The number of failed trades in the US corporate bond market shot higher following Russia’s invasion of Ukraine, with investors linking the settlement problems to sanctions imposed after the war began.
Nearly $ 70bn of transactions failed in the week ending April 6, and for the past six weeks failed trades have averaged just over $ 86bn, according to data updated on Thursday by the Federal Reserve Bank of New York.
The value of failed trades was sharply higher than the long-term average of $ 40bn a week, which had largely persisted into January. In the week that ended on March 23, close to $ 150bn of trades failed, the most since 2007.
A complex chain of custody ties together the market for US corporate bonds, where roughly $ 30bn of securities change hands daily. Once a bond is traded, investors pass it on to their prime broker, who then settles the trade, in effect confirming a change in ownership.
But differences between bank trading desks, prime brokers and other financial intermediaries in how to implement myriad sanctions against Russia have upset this process.

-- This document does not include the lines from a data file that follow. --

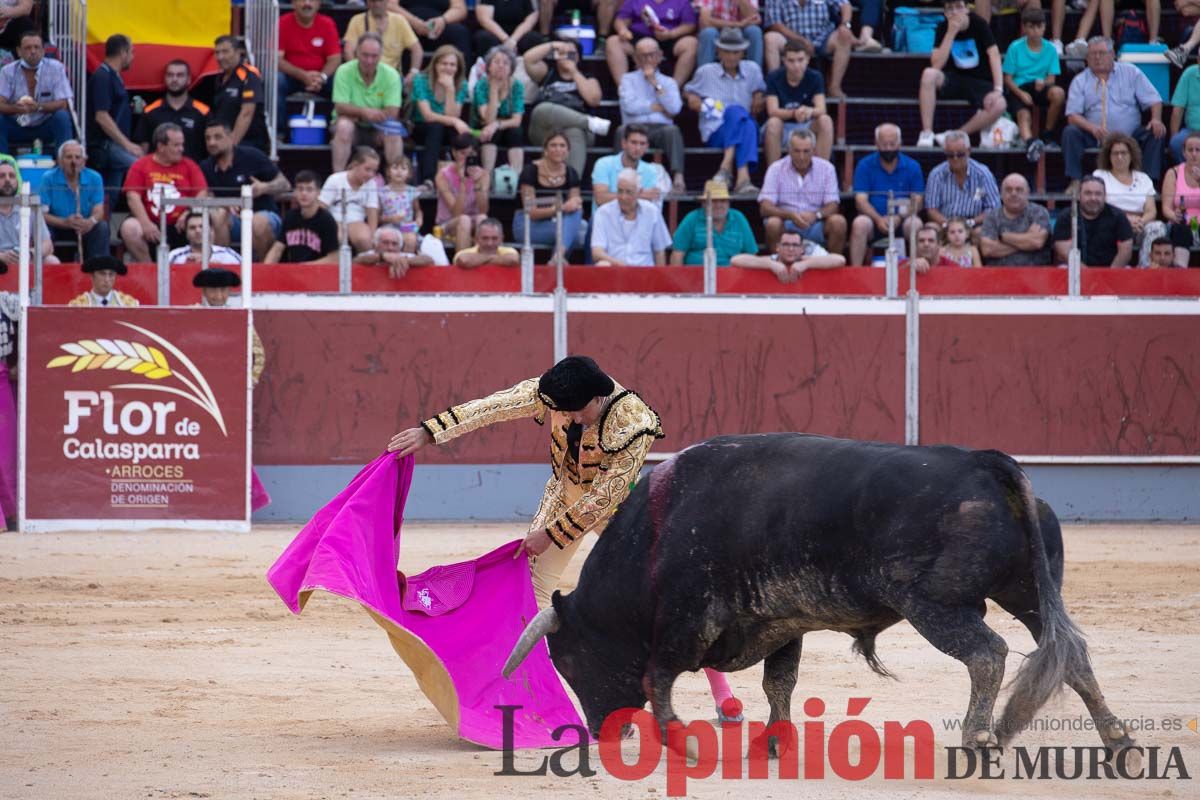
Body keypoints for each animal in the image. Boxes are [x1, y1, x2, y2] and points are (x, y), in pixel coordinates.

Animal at [504, 434, 1132, 753]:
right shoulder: (780, 622)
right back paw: (1116, 737)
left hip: (936, 606)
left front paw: (681, 741)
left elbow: (660, 677)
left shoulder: (685, 624)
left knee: (987, 653)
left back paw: (982, 737)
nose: (601, 731)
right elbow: (778, 682)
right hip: (1030, 594)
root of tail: (986, 463)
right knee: (1070, 654)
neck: (657, 533)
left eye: (569, 662)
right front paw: (773, 742)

Investors and bankers have pointed to new challenges in trading corporate bonds with links to the country.
“The data bears out what we’re hearing,” said Andrew Shoyer, a lawyer at Sidley Austin. “You have opportunistic buyers who look at this hungrily and are trying to make trades, but are meeting frustrations with intermediaries and financial institutions.”
Among the funds seeking to buy up cheap Russian bonds since Vladimir Putin’s late-February Ukraine invasion have been distressed debt specialists Aurelius, GoldenTree and Silver Point, the Financial Times has reported.

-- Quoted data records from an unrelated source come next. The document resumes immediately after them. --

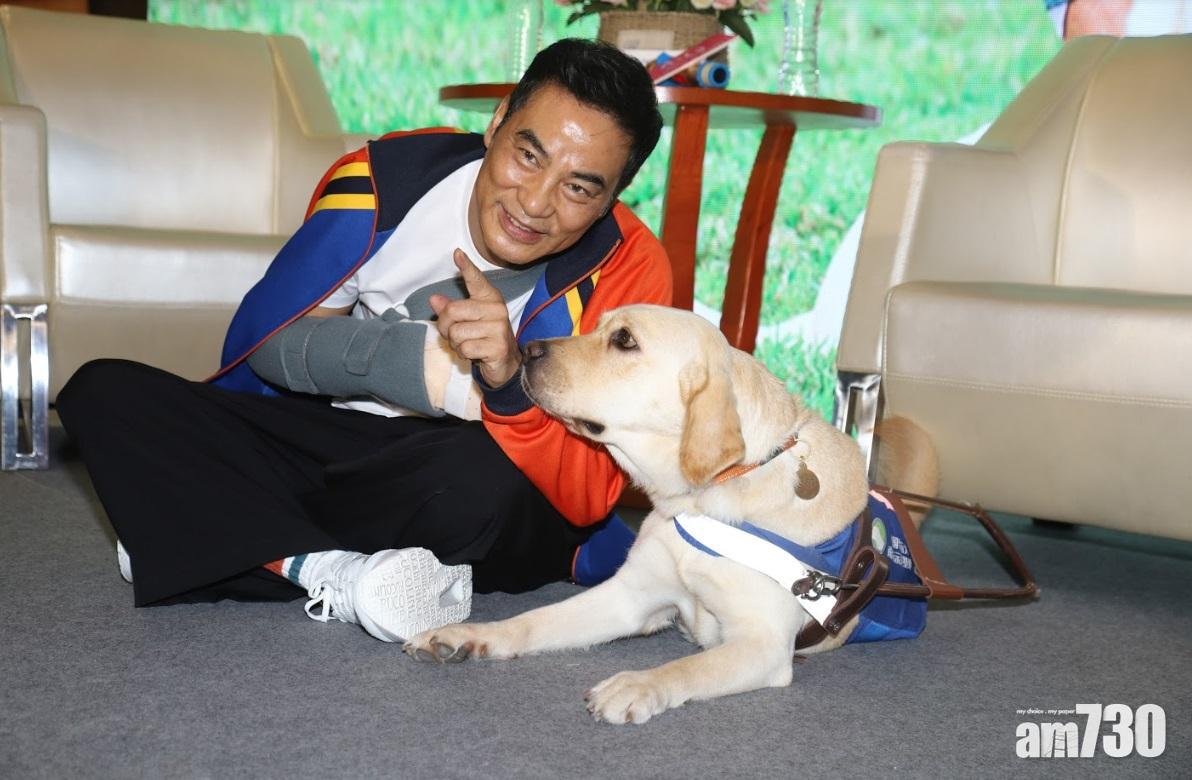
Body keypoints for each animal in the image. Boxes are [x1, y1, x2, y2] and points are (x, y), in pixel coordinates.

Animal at [404, 304, 938, 724]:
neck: (698, 499)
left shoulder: (762, 644)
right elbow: (532, 620)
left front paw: (638, 683)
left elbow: (689, 667)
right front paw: (469, 634)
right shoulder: (628, 597)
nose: (528, 348)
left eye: (624, 340)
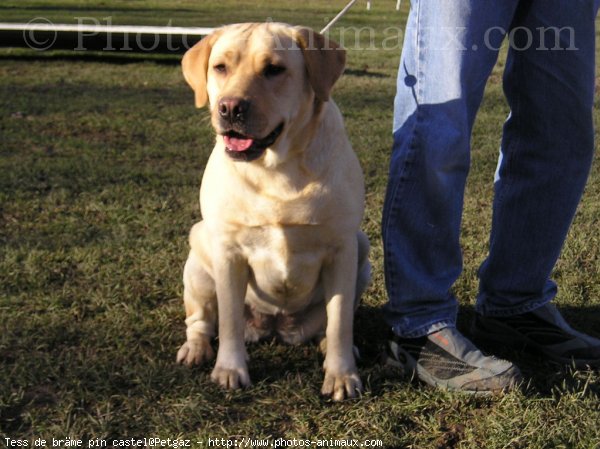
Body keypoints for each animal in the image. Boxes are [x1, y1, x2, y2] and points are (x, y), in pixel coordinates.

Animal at [175, 21, 370, 400]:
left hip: (363, 252)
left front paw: (341, 375)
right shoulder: (229, 252)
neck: (277, 169)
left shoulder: (342, 249)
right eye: (220, 67)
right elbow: (230, 320)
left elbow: (340, 321)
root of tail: (278, 326)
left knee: (330, 325)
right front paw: (230, 369)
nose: (230, 108)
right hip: (199, 259)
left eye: (274, 70)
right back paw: (196, 348)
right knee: (201, 320)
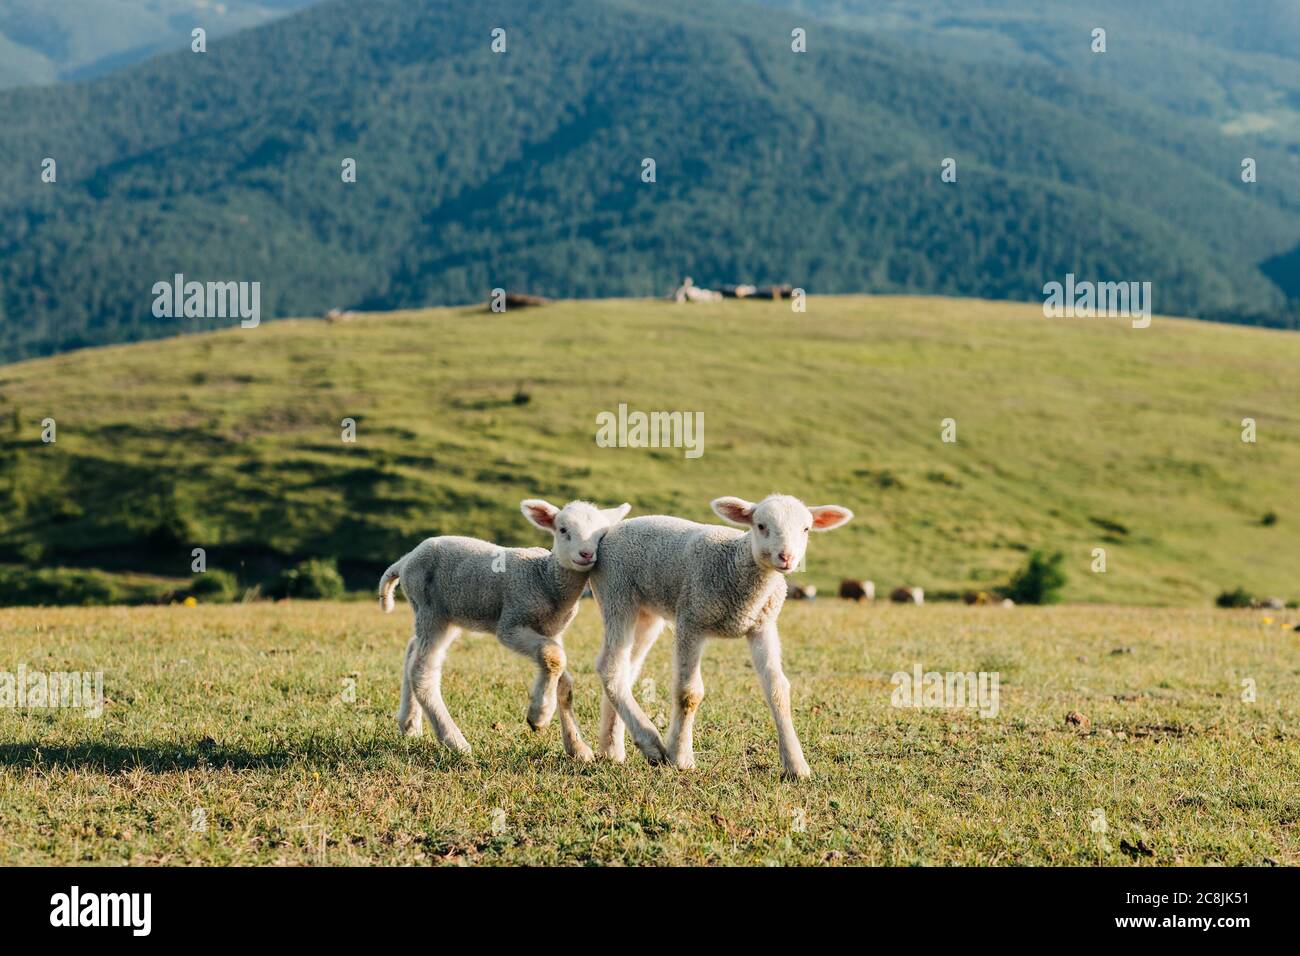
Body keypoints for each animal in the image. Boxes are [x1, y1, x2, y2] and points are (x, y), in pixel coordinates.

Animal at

The New York Fed data account for all failed trades reported by the primary dealers that underwrite the US government’s debt, and do not split out trades potentially affected by sanctions. Analysts also noted that it is possible for the data to count a failed trade twice: once as a trade that failed to be delivered and again as a trade that was not received.
Investors complained that even the debt of companies that have not been sanctioned but have large financial exposure to Russia has become embroiled in settlement problems as cautious banks distance themselves from trades connected to the country.
“Everyone is focused on the sanctioned companies, but it’s more than that,” said a portfolio manager at a large US hedge fund who has struggled to trade some European corporate bonds. “It’s market disruption beyond just the sanctions.”
The prime broker at JPMorgan Chase has told clients that they need to be preapproved if they want to ensure a trade can be settled afterwards, according to one person with direct knowledge of the bank’s requirements. Goldman Sachs’s trading desk has told investors that if a trade does not settle within one day then its broker will rip it up, according to one person who had dealt with the bank.
Even when trades do settle, some take longer than normal as bank compliance departments pick over each detail to double-check that they are in line with the Russia sanctions, investors said.
Other investors said they have simply stopped trying to trade certain bonds. “I could not get comfortable with it,” said one investor who had recently explored trading bonds of Gazprom, the Russian natural gas company. “I could not figure out how I would get paid.”